Skip to content

Why ECP?

ECP is not trying to replace eval platforms. It standardizes the contract between agents and evaluators so teams can run evals locally, in CI, or inside whichever platform they already use.

The Gap

Agent teams often need to answer questions that final-output checks miss:

  • Did the agent call the required tool?
  • Did it use the right arguments?
  • Did it follow policy before responding?
  • Can we reproduce this in CI?
  • Can we move eval results between tools without rewriting the agent?

Tracing and hosted eval platforms help, but the data model is usually tied to that platform. ECP makes the agent evaluation surface portable.

ECP Compared

Tooling Category What It Is Good At Where ECP Fits
Unit tests deterministic code checks ECP adds agent/tool/evaluation surfaces
LLM judges semantic output grading ECP makes judge inputs and results repeatable
Trace platforms observability and debugging ECP provides a small portable eval contract
Eval platforms datasets, dashboards, experiments ECP can feed or interoperate with platforms

The MCP Analogy

MCP standardizes how agents connect to tools.
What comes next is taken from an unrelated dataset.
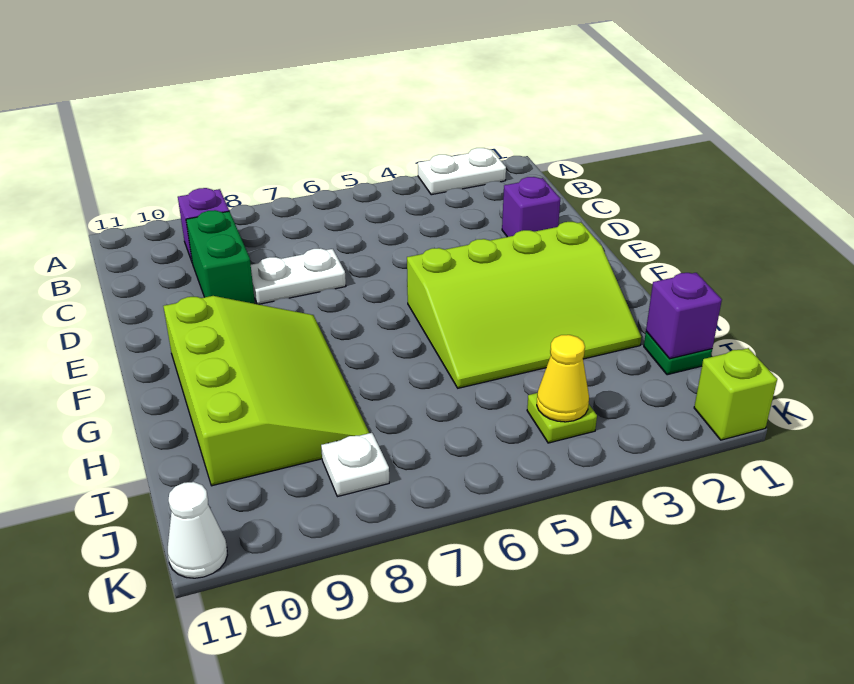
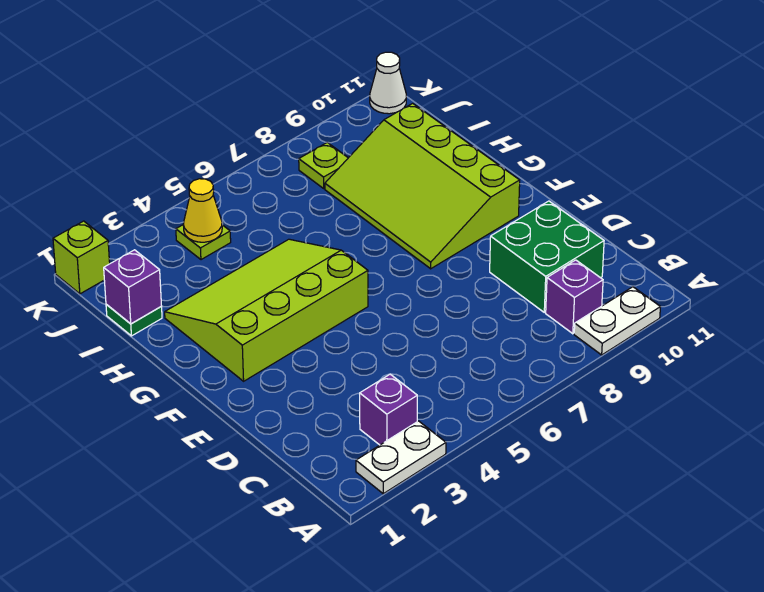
green brick C9:D9 level 1 -> green brick C9:D10 level 1
purple brick D2 level 1 -> purple brick B3 level 1
white plate D7:D8 level 1 -> white plate A9:A10 level 1
white plate J8 level 1 -> lime plate J8 level 1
ECP standardizes how agents expose evaluation results:

  • public_output
  • evaluation_context
  • tool_calls
  • manifest scenarios
  • grader results
  • portable reports

The Enterprise Angle

Enterprise teams care about auditability, regression testing, policy compliance, data boundaries, vendor flexibility, and CI workflows. ECP is designed to be boring infrastructure: a small contract that can sit under many tools instead of forcing every team into one hosted workflow.